* Extract provided
____
Scratch-building infra - cluster bare autoscaler
Scratch-building infra?
This is a post in a series, where I explain, how I build, configure, and maintain the whole infrastructure that I use on a daily basis. It is a private data center (DC), consisting of 14+ k8s nodes (depending on the day, week, or month) and hosting a number of various services. Since this is an ongoing thing for many years now, I decided to give it some light and share with others.
You may follow this blog (there is an RSS feed), or just follow the RSS tag #scratchbuild-infra
Cluster Bare Autoscaler (CBA)?
My basement "data-center" runs currently about 15 k8s nodes. Three of those are control-plane, and the rest are workers. For the last few years I've been running nodes in an underutilized fashion. This means I tried to keep the overall load average low. I've been adding more and more services, but also, I added a few nodes here and there. Hardware setup varied a bit. Generally those are HP thin clients (T-620, T-630 with 8-16GB of ram, dual or quad cores). Additionally, these nodes are low-power devices (average consumption per unit is 9W).
Since I've been working recently around the K8S cluster-autoscaler, I started thinking about automatic scale-down of my cluster. And scale-up of course!
Cluster Autoscaler has pluggable configurations of various cloud providers, which works with the nodeGroups as first-class citizens. Scale-ups/downs happen on nodeGroups basis.
This is something, which does not exist in my cluster. I don't have a nodeGroup notion. Just k8s workers (of various kinds, labeled properly across hardware types). I thought about forking the CA project and hacking around it, but I gave up, as it would cause a lot of spaghetti code and many additional abstractions to get it working with my setup.
Also, my nodes are bare-metal boxes, which are bootstrapped using Kubespray. The bootstrap process is time-consuming. I don't think that a scale-up (in my conditions) should consist of a brand-new k8s node bootstrap.
This is when I started thinking about working on another version of autoscaler, which would match my use-case. I called it Cluster Bare Autoscaler.
This project is "work-in-progress" now. Follow this blog (or the GitHub repo) for updates.
____
* Material supplied
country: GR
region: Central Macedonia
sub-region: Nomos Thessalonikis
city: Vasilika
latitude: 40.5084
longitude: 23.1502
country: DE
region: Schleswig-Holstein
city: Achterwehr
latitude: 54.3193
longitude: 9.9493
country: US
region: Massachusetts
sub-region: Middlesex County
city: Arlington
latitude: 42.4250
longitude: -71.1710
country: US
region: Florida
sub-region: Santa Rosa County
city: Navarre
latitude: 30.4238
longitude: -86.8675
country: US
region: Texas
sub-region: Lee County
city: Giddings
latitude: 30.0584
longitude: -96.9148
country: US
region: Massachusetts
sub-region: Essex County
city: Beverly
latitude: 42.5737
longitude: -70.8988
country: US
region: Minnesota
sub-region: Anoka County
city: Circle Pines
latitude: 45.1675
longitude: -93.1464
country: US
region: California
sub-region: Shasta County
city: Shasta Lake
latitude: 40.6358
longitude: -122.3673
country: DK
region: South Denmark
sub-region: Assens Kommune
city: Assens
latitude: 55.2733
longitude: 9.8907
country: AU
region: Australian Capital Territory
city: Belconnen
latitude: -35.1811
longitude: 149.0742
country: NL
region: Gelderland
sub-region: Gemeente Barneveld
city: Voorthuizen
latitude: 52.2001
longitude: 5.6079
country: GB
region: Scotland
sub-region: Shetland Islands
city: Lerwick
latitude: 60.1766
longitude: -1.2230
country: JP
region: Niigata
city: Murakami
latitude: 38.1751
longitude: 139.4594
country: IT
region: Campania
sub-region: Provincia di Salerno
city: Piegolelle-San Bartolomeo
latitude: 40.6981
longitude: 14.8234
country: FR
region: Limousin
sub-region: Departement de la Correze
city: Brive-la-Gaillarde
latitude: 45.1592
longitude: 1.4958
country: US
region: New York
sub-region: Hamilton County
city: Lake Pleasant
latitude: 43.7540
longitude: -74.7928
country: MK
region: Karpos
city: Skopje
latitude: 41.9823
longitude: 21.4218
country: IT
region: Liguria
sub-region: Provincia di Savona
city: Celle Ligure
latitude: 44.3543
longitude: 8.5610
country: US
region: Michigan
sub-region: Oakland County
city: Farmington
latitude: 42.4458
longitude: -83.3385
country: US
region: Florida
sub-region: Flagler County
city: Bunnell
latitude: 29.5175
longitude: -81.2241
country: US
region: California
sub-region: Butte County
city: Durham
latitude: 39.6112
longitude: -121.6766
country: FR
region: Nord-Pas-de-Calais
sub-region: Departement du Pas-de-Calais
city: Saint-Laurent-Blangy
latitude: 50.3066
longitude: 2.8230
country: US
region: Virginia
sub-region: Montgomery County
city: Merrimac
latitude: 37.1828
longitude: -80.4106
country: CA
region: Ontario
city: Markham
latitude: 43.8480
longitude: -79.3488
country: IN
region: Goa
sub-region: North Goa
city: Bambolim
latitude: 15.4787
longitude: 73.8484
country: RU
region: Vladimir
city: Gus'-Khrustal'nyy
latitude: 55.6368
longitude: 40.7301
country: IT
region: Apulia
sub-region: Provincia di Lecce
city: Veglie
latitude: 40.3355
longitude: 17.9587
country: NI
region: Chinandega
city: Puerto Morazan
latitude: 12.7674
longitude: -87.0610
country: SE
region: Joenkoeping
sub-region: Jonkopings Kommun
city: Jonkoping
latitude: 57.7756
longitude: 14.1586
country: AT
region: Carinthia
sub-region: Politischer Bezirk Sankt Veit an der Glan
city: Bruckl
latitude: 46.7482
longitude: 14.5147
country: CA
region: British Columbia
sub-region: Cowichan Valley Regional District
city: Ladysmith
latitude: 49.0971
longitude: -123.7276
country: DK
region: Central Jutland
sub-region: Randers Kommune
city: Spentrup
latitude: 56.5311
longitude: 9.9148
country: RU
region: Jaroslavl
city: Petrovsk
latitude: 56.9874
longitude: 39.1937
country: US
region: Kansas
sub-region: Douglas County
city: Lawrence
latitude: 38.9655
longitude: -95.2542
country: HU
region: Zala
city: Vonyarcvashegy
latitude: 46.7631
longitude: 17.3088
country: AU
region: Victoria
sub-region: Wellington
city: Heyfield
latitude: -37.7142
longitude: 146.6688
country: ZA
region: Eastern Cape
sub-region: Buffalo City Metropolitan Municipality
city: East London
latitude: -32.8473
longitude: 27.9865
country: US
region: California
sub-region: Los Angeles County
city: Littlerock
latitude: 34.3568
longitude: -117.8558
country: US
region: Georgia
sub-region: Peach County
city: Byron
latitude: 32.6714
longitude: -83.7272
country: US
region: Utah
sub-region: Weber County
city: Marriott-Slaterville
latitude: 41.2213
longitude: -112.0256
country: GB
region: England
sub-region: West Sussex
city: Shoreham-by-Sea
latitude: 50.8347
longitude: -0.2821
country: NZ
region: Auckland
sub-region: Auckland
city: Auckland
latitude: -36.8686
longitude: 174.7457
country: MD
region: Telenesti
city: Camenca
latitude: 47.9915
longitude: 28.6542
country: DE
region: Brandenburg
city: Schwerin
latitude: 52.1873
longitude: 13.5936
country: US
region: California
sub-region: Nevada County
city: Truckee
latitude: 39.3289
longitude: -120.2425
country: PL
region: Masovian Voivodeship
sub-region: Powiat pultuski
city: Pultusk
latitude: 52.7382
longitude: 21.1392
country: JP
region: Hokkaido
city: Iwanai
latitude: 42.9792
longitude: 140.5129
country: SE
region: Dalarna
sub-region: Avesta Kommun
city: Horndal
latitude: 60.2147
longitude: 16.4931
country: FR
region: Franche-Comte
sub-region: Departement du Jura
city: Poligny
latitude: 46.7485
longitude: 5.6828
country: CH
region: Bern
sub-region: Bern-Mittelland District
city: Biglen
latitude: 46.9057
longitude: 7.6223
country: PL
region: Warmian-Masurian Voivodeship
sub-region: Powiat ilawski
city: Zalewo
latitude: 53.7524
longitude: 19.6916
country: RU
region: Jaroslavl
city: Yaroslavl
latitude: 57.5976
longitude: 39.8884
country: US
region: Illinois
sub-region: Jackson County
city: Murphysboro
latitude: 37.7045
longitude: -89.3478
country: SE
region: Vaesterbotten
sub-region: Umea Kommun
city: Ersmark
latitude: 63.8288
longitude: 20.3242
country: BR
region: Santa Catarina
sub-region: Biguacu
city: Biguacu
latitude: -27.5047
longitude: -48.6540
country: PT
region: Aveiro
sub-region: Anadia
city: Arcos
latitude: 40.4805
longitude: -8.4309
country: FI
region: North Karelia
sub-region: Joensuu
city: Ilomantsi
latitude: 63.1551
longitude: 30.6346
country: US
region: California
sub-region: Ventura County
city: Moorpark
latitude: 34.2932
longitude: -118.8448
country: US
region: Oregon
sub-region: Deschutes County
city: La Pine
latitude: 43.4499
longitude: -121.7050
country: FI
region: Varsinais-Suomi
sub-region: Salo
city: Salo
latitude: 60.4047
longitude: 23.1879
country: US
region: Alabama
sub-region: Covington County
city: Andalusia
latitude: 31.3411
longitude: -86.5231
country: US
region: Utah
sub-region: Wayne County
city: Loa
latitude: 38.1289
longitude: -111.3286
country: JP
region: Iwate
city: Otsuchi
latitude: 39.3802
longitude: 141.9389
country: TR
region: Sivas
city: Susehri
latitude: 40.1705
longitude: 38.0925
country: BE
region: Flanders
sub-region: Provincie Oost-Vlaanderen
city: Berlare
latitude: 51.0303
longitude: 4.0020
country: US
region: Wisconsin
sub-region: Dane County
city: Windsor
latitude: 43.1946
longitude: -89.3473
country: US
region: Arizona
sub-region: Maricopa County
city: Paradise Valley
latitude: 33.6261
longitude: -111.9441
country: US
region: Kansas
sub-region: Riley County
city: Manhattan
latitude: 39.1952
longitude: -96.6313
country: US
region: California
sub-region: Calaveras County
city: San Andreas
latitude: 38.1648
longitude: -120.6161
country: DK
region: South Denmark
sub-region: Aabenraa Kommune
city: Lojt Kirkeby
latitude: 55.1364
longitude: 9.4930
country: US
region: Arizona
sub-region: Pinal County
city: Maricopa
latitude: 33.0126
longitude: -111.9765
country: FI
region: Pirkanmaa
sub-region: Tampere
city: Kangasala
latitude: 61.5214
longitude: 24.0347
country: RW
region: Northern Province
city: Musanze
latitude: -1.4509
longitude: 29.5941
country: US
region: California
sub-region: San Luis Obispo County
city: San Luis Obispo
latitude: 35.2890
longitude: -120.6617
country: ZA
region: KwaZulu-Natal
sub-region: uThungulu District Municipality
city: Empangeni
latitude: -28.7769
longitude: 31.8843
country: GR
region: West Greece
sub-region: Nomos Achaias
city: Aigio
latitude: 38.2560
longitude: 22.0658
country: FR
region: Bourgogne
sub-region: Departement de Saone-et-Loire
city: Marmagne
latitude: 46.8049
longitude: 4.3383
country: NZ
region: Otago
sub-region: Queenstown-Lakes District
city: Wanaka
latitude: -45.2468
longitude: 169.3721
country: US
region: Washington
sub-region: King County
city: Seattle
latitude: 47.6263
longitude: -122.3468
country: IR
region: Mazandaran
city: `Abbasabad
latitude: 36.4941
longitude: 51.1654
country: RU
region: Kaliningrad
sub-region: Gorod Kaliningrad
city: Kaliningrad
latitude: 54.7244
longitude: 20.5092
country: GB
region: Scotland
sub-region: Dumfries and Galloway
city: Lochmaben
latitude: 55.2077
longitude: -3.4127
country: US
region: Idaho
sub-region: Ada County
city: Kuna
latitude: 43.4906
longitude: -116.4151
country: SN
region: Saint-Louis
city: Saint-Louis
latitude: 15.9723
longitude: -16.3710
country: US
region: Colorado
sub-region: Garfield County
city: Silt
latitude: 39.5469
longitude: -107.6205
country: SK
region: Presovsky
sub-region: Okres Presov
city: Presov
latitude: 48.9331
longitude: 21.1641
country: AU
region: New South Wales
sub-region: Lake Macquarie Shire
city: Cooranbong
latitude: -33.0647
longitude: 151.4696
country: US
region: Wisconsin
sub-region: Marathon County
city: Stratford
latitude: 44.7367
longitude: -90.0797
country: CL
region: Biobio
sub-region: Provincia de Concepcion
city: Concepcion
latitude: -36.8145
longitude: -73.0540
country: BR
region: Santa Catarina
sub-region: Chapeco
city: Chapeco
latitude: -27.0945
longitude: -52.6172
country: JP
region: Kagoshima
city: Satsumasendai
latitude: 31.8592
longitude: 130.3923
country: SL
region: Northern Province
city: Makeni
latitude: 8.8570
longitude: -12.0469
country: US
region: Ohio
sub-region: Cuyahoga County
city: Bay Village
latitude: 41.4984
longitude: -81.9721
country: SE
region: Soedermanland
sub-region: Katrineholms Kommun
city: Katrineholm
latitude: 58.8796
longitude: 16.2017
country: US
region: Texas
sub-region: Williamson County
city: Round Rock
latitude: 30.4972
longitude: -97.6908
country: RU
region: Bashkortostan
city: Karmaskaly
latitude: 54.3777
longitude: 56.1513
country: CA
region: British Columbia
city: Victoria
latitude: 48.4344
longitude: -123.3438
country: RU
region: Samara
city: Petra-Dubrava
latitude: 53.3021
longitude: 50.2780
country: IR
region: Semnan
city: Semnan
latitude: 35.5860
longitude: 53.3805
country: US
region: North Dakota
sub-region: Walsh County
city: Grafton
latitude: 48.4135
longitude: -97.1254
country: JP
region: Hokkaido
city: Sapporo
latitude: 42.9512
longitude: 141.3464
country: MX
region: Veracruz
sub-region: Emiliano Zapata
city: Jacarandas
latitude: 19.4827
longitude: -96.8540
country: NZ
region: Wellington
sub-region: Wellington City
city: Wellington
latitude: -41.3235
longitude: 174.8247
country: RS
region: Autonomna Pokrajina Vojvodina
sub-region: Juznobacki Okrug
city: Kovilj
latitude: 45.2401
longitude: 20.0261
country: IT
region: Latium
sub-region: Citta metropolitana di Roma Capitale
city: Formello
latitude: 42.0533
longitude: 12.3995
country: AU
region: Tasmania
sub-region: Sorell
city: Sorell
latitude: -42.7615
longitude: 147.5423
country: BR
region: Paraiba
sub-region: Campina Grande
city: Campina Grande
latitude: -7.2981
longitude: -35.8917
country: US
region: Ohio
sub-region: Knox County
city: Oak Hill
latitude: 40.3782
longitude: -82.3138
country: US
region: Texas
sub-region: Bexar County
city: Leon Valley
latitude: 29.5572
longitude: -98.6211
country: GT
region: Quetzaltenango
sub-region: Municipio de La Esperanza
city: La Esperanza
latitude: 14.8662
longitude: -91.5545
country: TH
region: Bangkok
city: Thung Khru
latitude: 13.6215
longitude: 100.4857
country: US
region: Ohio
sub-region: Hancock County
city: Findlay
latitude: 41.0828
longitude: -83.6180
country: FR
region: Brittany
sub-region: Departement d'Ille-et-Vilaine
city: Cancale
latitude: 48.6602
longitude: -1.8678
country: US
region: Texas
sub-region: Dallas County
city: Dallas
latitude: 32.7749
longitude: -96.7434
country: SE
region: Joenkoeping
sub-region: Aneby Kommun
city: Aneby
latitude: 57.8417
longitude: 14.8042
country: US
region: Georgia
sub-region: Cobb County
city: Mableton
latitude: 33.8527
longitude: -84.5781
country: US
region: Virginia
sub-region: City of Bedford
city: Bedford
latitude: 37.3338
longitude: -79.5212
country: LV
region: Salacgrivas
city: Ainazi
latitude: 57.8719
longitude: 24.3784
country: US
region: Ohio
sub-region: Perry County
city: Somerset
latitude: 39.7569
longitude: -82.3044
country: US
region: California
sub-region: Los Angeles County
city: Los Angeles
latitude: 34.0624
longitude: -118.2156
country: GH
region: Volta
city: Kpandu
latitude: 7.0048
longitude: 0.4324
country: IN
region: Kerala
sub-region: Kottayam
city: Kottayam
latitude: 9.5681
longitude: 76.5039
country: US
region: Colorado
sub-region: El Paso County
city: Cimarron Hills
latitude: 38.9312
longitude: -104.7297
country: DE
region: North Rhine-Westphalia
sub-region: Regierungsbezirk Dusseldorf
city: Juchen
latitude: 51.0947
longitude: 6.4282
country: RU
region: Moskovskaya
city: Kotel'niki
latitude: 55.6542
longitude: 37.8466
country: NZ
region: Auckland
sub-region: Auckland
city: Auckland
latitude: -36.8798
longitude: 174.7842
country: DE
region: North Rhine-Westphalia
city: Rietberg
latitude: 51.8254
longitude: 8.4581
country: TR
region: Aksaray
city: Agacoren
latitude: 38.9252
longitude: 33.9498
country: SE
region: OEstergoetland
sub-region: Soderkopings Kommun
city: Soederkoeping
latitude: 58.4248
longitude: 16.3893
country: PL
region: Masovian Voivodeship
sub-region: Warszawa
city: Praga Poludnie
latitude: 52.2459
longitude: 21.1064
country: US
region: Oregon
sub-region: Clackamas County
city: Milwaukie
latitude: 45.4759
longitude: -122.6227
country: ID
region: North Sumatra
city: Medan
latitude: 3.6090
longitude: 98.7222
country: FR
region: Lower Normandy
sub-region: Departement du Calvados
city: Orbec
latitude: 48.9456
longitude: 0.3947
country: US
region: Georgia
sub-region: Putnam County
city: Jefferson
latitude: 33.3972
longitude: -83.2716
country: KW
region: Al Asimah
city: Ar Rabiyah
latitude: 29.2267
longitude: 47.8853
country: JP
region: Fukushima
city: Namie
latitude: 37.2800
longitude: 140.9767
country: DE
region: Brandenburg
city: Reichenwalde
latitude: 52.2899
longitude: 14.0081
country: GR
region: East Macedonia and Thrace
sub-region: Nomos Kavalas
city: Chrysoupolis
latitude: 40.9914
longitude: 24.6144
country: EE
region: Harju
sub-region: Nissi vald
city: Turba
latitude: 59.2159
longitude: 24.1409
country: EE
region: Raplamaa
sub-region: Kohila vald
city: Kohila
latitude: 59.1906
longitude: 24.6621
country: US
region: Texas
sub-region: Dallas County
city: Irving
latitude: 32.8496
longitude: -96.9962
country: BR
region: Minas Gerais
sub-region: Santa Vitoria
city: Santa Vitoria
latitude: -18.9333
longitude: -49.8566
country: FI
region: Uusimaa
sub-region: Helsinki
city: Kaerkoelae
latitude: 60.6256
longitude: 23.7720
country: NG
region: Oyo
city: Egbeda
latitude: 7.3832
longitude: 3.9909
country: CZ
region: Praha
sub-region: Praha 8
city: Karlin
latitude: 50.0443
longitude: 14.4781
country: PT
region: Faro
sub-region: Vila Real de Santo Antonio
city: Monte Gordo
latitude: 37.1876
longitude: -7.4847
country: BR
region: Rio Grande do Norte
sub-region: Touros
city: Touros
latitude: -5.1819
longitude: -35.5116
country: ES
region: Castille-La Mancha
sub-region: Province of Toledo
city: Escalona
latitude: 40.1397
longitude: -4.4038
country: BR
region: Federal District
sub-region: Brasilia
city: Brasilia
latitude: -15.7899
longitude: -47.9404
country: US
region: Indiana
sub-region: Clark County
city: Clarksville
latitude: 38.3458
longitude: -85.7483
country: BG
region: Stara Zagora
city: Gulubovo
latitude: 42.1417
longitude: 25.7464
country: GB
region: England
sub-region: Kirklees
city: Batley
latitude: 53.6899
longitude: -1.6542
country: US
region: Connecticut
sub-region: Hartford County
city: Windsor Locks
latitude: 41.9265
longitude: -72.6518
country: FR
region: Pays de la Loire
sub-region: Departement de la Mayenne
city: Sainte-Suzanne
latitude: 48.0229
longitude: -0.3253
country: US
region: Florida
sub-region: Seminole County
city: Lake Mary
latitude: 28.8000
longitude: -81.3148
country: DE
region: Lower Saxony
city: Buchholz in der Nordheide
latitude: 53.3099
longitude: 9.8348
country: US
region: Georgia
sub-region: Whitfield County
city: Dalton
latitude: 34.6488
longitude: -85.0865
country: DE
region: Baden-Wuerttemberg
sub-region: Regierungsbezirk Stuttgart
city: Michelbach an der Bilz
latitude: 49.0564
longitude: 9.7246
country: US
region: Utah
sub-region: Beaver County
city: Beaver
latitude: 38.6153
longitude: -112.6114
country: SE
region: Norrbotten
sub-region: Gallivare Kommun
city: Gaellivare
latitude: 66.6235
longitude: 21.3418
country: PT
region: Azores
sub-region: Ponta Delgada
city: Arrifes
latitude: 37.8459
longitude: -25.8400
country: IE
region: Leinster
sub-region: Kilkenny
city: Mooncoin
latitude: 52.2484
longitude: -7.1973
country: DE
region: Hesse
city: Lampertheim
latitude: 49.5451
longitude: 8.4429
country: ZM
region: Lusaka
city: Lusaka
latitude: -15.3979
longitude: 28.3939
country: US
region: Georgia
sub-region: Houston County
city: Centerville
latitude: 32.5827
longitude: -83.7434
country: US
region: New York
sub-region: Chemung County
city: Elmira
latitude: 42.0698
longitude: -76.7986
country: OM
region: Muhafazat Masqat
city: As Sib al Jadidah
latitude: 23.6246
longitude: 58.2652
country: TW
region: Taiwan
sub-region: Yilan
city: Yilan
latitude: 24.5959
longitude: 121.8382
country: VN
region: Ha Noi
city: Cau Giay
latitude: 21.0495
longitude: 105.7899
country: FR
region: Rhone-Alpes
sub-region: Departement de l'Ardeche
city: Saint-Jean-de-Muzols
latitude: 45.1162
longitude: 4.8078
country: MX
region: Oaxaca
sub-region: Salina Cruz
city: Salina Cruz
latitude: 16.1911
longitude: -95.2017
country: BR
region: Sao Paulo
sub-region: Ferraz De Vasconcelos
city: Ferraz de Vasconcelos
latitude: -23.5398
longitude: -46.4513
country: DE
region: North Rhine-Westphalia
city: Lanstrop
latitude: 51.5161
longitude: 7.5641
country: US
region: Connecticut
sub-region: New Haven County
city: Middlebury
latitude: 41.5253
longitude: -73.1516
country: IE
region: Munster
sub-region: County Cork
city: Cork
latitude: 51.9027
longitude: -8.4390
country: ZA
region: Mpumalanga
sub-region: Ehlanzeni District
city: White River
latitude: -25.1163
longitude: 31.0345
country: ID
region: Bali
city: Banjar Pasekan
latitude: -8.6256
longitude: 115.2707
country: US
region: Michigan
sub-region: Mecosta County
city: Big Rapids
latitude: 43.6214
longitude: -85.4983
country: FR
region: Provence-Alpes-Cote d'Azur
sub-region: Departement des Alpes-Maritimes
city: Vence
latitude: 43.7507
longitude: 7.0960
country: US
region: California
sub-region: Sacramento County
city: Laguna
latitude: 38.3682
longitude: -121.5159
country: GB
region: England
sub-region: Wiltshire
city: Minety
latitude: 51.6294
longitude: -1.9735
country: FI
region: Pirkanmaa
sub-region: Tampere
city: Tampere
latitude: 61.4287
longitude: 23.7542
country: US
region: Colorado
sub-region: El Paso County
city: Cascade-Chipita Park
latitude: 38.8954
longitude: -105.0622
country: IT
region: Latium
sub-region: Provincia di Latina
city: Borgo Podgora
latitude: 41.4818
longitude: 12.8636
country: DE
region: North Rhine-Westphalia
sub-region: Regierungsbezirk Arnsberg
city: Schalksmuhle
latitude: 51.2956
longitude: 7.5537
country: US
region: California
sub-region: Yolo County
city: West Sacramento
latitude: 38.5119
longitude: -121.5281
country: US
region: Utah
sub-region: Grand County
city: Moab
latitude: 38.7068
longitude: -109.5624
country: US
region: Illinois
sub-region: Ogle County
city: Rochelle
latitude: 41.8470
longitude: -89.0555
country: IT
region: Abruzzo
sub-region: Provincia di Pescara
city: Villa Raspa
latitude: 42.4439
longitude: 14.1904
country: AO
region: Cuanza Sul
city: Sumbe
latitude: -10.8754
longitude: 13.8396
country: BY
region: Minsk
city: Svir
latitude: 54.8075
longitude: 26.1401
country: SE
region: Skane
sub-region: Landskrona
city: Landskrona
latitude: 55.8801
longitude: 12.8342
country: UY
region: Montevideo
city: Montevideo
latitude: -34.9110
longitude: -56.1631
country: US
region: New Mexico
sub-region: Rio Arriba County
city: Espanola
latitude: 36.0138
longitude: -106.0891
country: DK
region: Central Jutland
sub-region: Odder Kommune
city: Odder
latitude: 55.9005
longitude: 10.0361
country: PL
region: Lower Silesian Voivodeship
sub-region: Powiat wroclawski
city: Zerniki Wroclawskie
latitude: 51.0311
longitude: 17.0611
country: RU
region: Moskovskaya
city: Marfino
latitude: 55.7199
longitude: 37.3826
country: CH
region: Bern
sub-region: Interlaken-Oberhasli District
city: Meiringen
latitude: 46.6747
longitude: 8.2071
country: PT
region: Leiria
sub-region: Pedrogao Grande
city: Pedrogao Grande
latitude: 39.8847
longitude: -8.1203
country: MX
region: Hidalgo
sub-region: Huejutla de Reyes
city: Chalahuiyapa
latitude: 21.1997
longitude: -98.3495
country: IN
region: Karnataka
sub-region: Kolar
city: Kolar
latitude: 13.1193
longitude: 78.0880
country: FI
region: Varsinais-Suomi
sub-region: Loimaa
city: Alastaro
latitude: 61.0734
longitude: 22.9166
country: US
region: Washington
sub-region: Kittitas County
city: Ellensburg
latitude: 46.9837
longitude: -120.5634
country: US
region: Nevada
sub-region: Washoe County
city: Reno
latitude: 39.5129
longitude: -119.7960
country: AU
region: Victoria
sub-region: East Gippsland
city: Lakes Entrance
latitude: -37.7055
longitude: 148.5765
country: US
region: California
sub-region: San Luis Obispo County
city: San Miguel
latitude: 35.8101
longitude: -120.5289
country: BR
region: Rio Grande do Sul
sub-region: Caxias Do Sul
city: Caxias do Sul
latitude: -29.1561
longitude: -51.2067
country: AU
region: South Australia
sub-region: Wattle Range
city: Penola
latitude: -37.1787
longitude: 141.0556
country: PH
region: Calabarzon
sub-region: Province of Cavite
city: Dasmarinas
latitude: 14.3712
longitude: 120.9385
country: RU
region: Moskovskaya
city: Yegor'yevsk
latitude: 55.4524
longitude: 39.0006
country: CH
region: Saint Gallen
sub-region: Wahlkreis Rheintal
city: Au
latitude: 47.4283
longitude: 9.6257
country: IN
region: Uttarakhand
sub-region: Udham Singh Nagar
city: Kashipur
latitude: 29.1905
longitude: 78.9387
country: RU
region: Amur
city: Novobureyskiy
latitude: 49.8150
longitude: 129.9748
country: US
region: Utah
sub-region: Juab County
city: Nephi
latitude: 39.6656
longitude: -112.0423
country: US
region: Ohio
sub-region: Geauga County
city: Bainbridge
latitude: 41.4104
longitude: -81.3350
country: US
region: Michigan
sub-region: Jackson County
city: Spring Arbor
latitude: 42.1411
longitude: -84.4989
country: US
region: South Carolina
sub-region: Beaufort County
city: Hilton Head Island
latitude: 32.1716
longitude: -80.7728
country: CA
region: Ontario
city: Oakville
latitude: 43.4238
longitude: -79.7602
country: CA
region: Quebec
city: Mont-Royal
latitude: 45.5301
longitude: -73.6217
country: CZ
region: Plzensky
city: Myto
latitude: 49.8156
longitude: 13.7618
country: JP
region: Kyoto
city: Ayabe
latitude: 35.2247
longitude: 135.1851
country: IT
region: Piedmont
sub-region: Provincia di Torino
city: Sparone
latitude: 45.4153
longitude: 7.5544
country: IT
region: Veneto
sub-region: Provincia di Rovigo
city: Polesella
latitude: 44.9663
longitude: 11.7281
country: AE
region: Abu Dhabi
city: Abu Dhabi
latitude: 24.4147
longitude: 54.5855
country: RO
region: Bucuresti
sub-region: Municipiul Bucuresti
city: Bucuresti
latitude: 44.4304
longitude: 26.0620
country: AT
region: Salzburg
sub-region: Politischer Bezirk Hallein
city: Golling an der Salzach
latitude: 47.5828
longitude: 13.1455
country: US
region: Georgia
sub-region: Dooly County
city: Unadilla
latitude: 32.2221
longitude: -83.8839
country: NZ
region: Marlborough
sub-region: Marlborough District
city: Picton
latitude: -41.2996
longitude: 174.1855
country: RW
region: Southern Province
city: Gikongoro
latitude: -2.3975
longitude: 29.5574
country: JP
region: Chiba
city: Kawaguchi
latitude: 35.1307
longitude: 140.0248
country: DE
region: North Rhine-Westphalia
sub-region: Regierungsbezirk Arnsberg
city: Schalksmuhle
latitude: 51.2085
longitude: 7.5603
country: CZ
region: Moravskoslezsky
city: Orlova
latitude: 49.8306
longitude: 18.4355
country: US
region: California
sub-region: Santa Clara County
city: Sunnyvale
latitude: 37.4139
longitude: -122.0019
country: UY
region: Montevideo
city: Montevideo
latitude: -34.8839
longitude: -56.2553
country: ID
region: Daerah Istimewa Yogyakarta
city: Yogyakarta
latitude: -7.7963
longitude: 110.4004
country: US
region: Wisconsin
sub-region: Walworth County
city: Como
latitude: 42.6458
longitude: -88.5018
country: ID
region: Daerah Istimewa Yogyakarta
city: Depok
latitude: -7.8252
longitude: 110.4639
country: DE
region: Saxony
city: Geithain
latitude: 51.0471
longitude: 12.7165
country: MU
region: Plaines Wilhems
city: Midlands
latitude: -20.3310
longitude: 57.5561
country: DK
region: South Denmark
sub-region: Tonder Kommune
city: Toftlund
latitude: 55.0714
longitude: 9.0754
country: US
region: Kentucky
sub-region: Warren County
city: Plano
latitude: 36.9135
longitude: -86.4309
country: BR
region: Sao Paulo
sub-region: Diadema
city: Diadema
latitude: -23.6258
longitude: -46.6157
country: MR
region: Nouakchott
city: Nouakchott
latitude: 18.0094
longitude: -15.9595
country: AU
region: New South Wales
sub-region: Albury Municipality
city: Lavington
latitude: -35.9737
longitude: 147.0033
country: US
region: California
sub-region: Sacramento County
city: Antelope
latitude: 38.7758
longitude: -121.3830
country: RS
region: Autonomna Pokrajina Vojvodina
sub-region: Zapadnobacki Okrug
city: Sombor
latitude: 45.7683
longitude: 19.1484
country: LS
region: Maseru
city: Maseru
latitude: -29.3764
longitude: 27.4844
____
* Prompt 1
In the cluster bare autoscaler post, what tool is used to bootstrap the bare-metal nodes?
* Prompt 2
Write the next part of the cluster bare autoscaler post, picking up after its final sentence.
The entries have no connection to the cluster bare autoscaler post.

* Written answer 1
Kubespray.

* Written answer 2
Scale-down operation
The idea is simple - having 15 running nodes in my cluster I could scale-down one-by-one, under a specific utilization threshold. These thresholds could be CPU, memory, IOwaits, load average or some combination of those. Maybe even some higher-level metrics like SLOs of running services on top of this cluster (this could be tricky, as there is a lot of dependencies that can cause a service SLO to flap - but you get the point).
And from here - it's a quite simple design (at least top-level, as details are ofc more complex!). When there is an underutilization situation detected, autoscaler triggers a scale-down of 1 node. After this operation, there is some cool-down period, which is required to stabilize performance metrics. After this period finishes, autoscaler may verify its decision-making and consider additional scale-down.
How this "scale-down" operation would work technically? It would be a simple k8s drain -> systemctl poweroff. In essence, a node would be powered off.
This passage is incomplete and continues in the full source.